Etiopathogenesis in Cerebral Palsy

• Etiology was not found in 1/3 of cerebral palsy cases. Prenatal factors are responsible for 50-60% of cases, perinatal factors for 30-40% and postnatal factors for 10% of cases. Recently, it has been seen that prenatal factors have come to the fore in the etiology of cerebral palsy. In one study, it was seen that most children with cerebral palsy were born term and there was no problem in their birth. Cerebral palsy is associated with 80% prenatal events. Those with cerebral palsy due to asphyxia at birth were evaluated as <10%.

• While prenatal factors are responsible in term babies, perinatal factors are often responsible in preterm babies.

• Cerebral palsy risk is around 15% in premature babies born < 1000 g.

• It is more common and more serious in men.

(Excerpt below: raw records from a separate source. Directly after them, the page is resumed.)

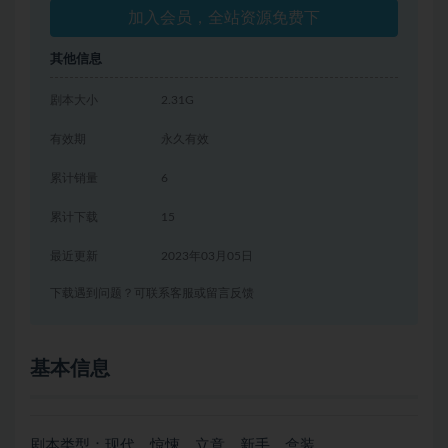
加入会员，全站资源免费下
其他信息
剧本大小
2.31G
有效期
永久有效
累计销量
6
累计下载
15
最近更新
2023年03月05日
下载遇到问题？可联系客服或留言反馈
基本信息
剧本类型：现代、惊悚、立意、新手、盒装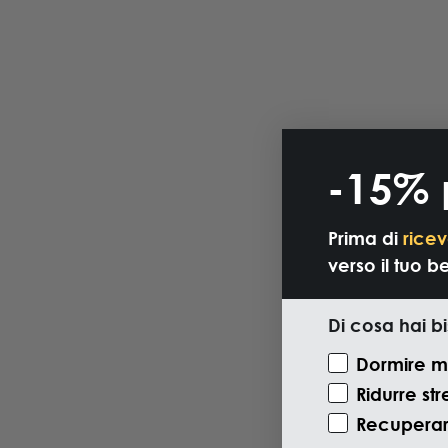
-15% 
Prima di
ricev
verso il tuo b
Di cosa hai b
Motivazione V
Dormire m
Ridurre str
Recuperare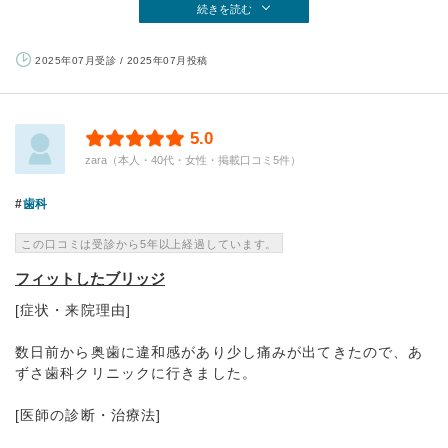
続きを読む
2025年07月受診 / 2025年07月投稿
5.0
zara（本人・40代・女性・掲載口コミ5件）
歯科
この口コミは受診から5年以上経過しています。
フィットしたブリッジ
[症状・来院理由]
数日前から奥歯に違和感があり少し痛みが出てきたので、あ
ずさ歯科クリニックに行きました。
[医師の診断・治療法]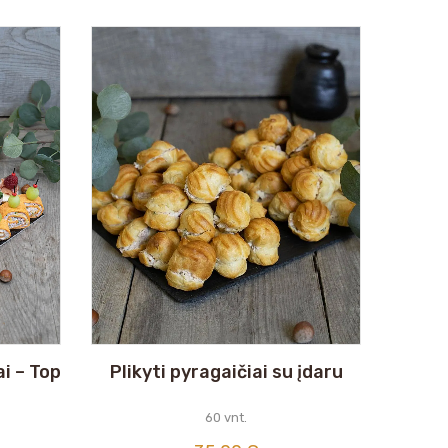
i – Top
Plikyti pyragaičiai su įdaru
60 vnt.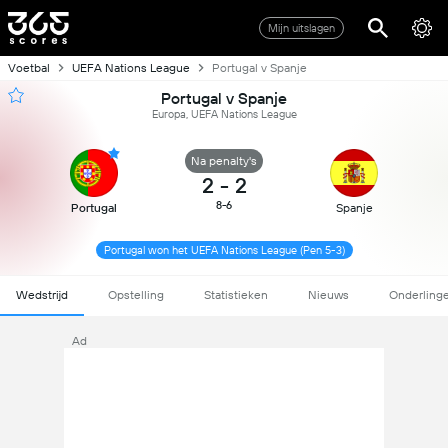
Mijn uitslagen
Voetbal
UEFA Nations League
Portugal v Spanje
Portugal v Spanje
Europa, UEFA Nations League
Na penalty's
2
-
2
8-6
Portugal
Spanje
Portugal won het UEFA Nations League (Pen 5-3)
Wedstrijd
Opstelling
Statistieken
Nieuws
Onderling
Ad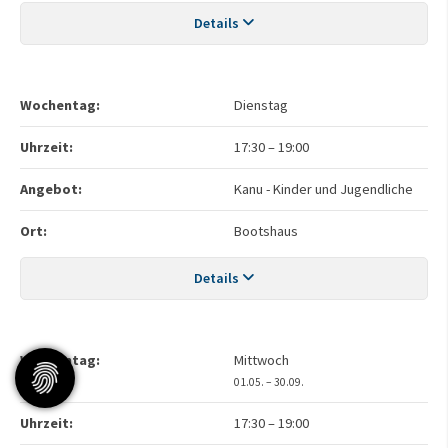
Details
Wochentag:
Dienstag
Uhrzeit:
17:30
–
19:00
Angebot:
Kanu - Kinder und Jugendliche
Ort:
Bootshaus
Details
Wochentag:
Mittwoch
01.05. – 30.09.
Uhrzeit:
17:30
–
19:00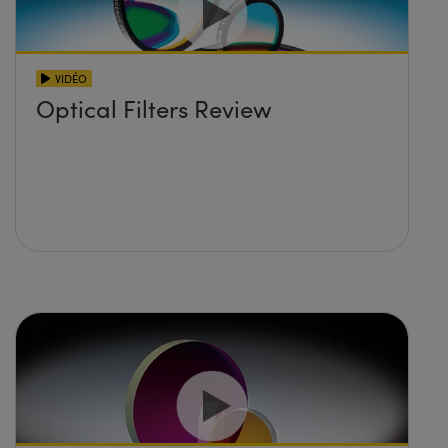
VIDÉO
Optical Filters Review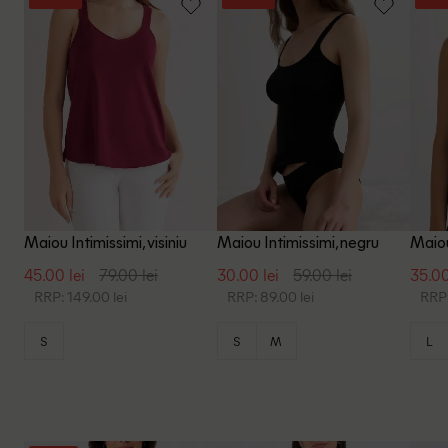
Maiou Intimissimi, visiniu
Maiou Intimissimi, negru
Maiou
45.00 lei
79.00 lei
30.00 lei
59.00 lei
35.00
RRP: 149.00 lei
RRP: 89.00 lei
RRP:
S
S
M
L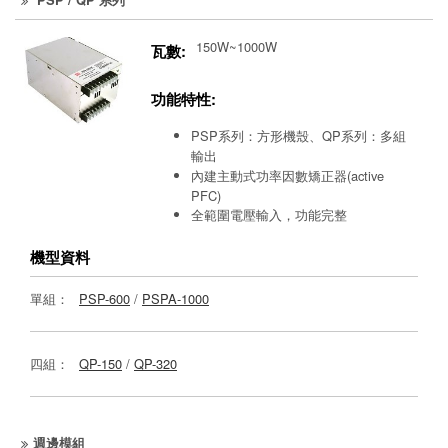
150W~1000W
瓦數:
功能特性:
PSP系列：方形機殼、QP系列：多組
輸出
內建主動式功率因數矯正器(active
PFC)
全範圍電壓輸入，功能完整
機型資料
單組：
PSP-600
/
PSPA-1000
四組：
QP-150
/
QP-320
週邊模組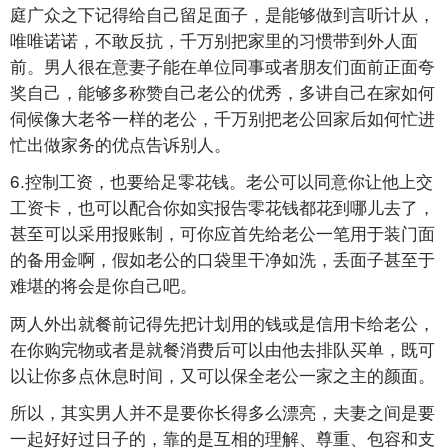
庭广众之下记得给自己留足面子，是能够做到言听计从，
唯唯诺诺，不敢反抗，千万别把家里的习惯带到外人面
前。男人很在意妻子能在单位同事或者朋友们面前正面夸
奖自己，能够多称赞自己老公的优秀，多讲自己在家如何
伺候像大老爷一样的老公，千万别把老公回家后如何忙进
忙出做家务的优点告诉别人。
6.控制工资，也要给足零花钱。老公可以同意你让他上交
工资卡，也可以配合你如实报告零花钱都花到哪儿去了，
甚至可以采用报账制，可你应首先给老公一笔用于装门面
的备用金啊，假如老公的口袋里干净如洗，丢面子甚至于
难堪的将会是你自己吧。
两人外出就餐前记得先把计划用的钱或是信用卡给老公，
在你购完物或者是就餐消费后可以由他去排队买单，既可
以让你多点休息时间，又可以保全老公一家之主的颜面。
所以，其实男人并不是要你长得多么漂亮，夫妻之间是要
一起好好过日子的，靠的是互相的理解、尊重、包容和支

• The most important factor in the pathogenesis is hypoxia.


Risk factors

• Low birth weight

• Breech birth

• Birth asphyxia

• Kernicterus

• Birth trauma

• Amino acid metabolism disorders

• Maternal fever >38 °C during delivery

• Uterine bleeding in the prenatal period

• Maternal infections (urinary system infection, antibiotic use)

• TORCH infections

• Hypoglycemia

• Urea cycle defects

• Congenital hypothyroidism

• Multiple pregnancy

• Infertility treatment

• Male gender

• Functional polymorphism in the IL-6 gene

• Intrauterine ex of the twin

Cerebral palsy

Clinical findings

• It is usually not possible to diagnose in the neonatal period.

• The most common initial findings; Nutritional disorder due to hypotonia or sucking-swallowing coordination disorder, trouble changing diapers due to stiffness in the adductor muscles, behavioral changes, severe colic, irritability.

• The location of the lesion in the CNS is determined by physical examination findings. Common findings; Hyperactive reflexes, abnormal movements such as chorea, athetosis or dystonia, abnormal absence or persistence of infantile reflexes. The history of delay in motor movements in the 6-18 months period forms the basis of the diagnosis.

Treatment

• Application of hypothermia treatment in hypoxic ischemic encephalopathy in term infants reduces the risk of dyskinetic or spastic quadriplegic cerebral palsy.

• Administration of magnesium sulfate to the mother before birth in premature births (<32 weeks) reduces the risk of cerebral palsy at the age of 2 years, but its benefit has not been demonstrated in term babies.

• Physical therapy is useful in the early period.

• Oral diazepam, baclofen, dantrolene can be used to treat spasticity in medical treatment.

• In patients with severe spasticity, "dorsal rhizotomy" can be applied. Again, in cases where spasticity is severe, "intrathecal baclofen" can be given.

• It is reported that botulinum toxin application gives very good results especially in spastic cerebral palsy.